“Zaman digital dan masa pandemi memberikan tantangan yang besar bagi pembentukan literasi. Perlu adanya kolaborasi pelbagai elemen agar literasi tidak hanya membeku di lingkar wacana”
EDURANEWS (Jakarta)-Perpustakaan Nasional mengadakan Webinar Inkubator Literasi bertajuk “Pendidikan” (5/8). Webinar ini menghadirkan Muhammad Ivan dan Ahmad Syawqi.
Pemaparan Ahmad Syawqi memberikan pemahaman mengenai nilai-nilai Tri Dharma Pustakawan. Ahmad Syawqi mengadopsi nilai-nilai Tri Dharma Perguruan Tinggi. Bagi Ahmad Syawqi, nilai-nilai Tri Dharma perguruan tinggi juga harus dimiliki oleh para pustakawan. Ahmad Syawqi menilai adanya keterkaitan antara undang-undang pendidikan, perpustakaan, dan tri dharma perguruan tinggi.
“Pustakawan mesti memiliki karya kreatif, kecakapan, dan inovatif,” kata Ahmad Syawqi yang merupakan pustakawan Ahli Madya dan dosen luar biasa bidang ilmu perpustakaan UIN Antasari Banjarmasin.
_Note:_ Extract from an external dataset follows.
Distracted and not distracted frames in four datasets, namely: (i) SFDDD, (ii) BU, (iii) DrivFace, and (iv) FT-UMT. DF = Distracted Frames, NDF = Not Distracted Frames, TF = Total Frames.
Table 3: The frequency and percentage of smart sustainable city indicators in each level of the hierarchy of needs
Di sinilah tugas pustakawan dalam kegiatannya mesti melakukan transfer pengetahuan. Tak hanya itu, dalam kaitannya dengan tri dharma pengembangan pengetahuan juga diperlukan oleh pustakawan dengan penelitian.
“Penting melakukan kajian penelitian tidak hanya sekedar berbagi informasi,” ujar Ahmad Syawqi.
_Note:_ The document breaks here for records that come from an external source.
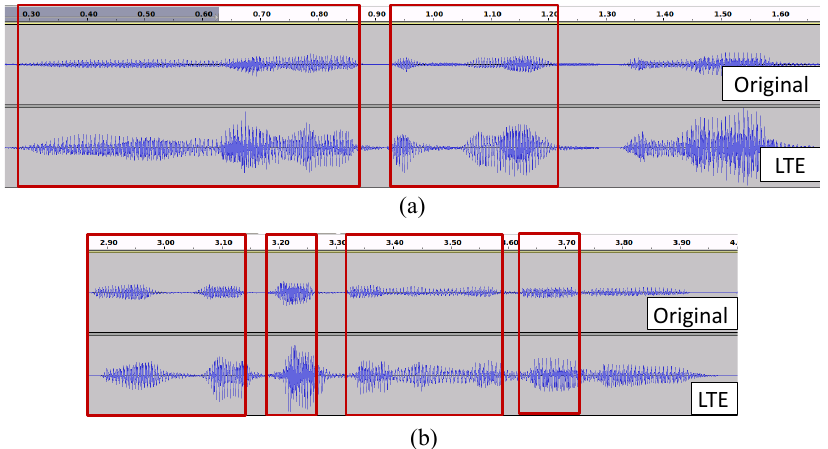
Figure 4. ( a ) Aligned segments of original and mobile LTE re-recorded speech, ( b ) Misaligned segments inside recording those need to be filtered out to train the regression model.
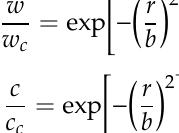
Figure 8. Comparison between numerical results and experimental results.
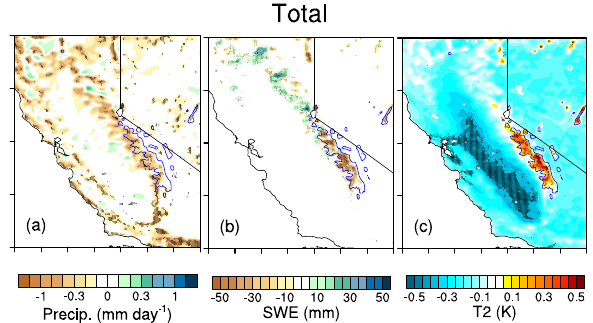
Figure 6. ARI effects (CTRL – NARI) on spatial distributions of (a) precipitation (mmday − 1 ) , (b) SWE (mm), and (c) T2 (K). Blue lines represent the mountaintops with elevation ≥ 2.5km.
Sayangnya peran pustakawan secara konvensional terkadang hanya menjadi penjaga buku dan terpaku di kantor. Padahal pustakawan dapat menyatu dengan masyarakat. Langsung menyentuh jantung literasi di masyarakat. Pengalamannya sebagai pustakawan itulah Ahmad Syawqi juga banyak terlibat program literasi di desa-desa. Ia pernah menginisiasi Program Amal Buku. Mahasiswa mengumpulkan buku-buku untuk disumbangkan ke berbagai perpustakan di daerah.
Kolaborasi
Muhammad Ivan yang merupakan lulusan pendidikan luar sekolah Universitas Negeri Jakarta (UNJ) memberikan pemaparan yang sangat fondasional bagi siapapun. Pertanyaan yang sangat penting diajukan Muhammad Ivan , ‘Setelah membaca, Lalu Apa?’. Menurutnya, penyeragaman di pendidikan, beban guru yang berat dalam administratif menjadikan literasi mandek di sekolah-sekolah. Inilah juga yang mengakibatkan menurunnya ranking PISA mengenai tingkat membaca dalam amatan Muhammad Ivan.
“Sekolah memiliki peran vital dan fondasional,” kata Muhammad Ivan yang juga Kasubid Ketenagaan dan Kesiswaan Pendidikan Menengah Kemenko PMK.
Bagi Muhammad Ivan , di zaman digital seperti ini diperlukan literasi sejak dini. Apalagi di masa pandemi, orang tua, guru sulit mendampingi siswa. Terlebih Generasi Z yang lahir tahun 90-an memiliki mental health yang sangat kurang. Kecenderungan media sosial membentuk mereka menjadi generasi yang membutuhkan pemirsa berupa berapa banyak like, reviews dan lainnya. Artinya kegiatan literasi mereka banyak dipengaruhi seberapa banyak pemirsa yang memperhatikan dirinya. Tantangannya siswa juga mesti mengetahui realitas di luar dirinya. Guru menjadi pendamping ketika tatap muka.
“Bagaimana siswa tidak hanya mengenal teks, tapi juga konteks,” kata Muhammad Ivan.
Aktivitas membaca menjadi bagian utama dalam pembentukan literasi. Menurut Muhammad Ivan, dalam membaca level paling kerdil, aktivitas membaca tidak perlu memilih-milih buku. Semua buku bisa dilahap, setelah itu barulah bisa memilih buku yang memang menjadi passion sesuai ketertarikan masing-masing. Juga bagaimana mengikat makna dari bacaan itu seperti apa yang dikatakan oleh Hernowo yang dapat dibagikan kepada orang lain.
“Literasi tidak hanya memberikan pengetahuan, tapi juga membentuk pengetahuan didalam diri kita,” ujar Muhammad Ivan.
Ahmad Syawqi juga memberikan penjelasan mengenai pentingnya kolaborasi antara dosen, mahasiswa ketika membangun literasi terutama dalam bidang penelitian.
“Mahasiswa atau para sarjana dapat menjadi penggerak perpustakaan di desa,” kata Ahmad Syawqi.
Akhirnya intensitas kolaborasi antar elemen di masyarakat menjadi kata kunci yang sangat penting dalam pengembangan literasi.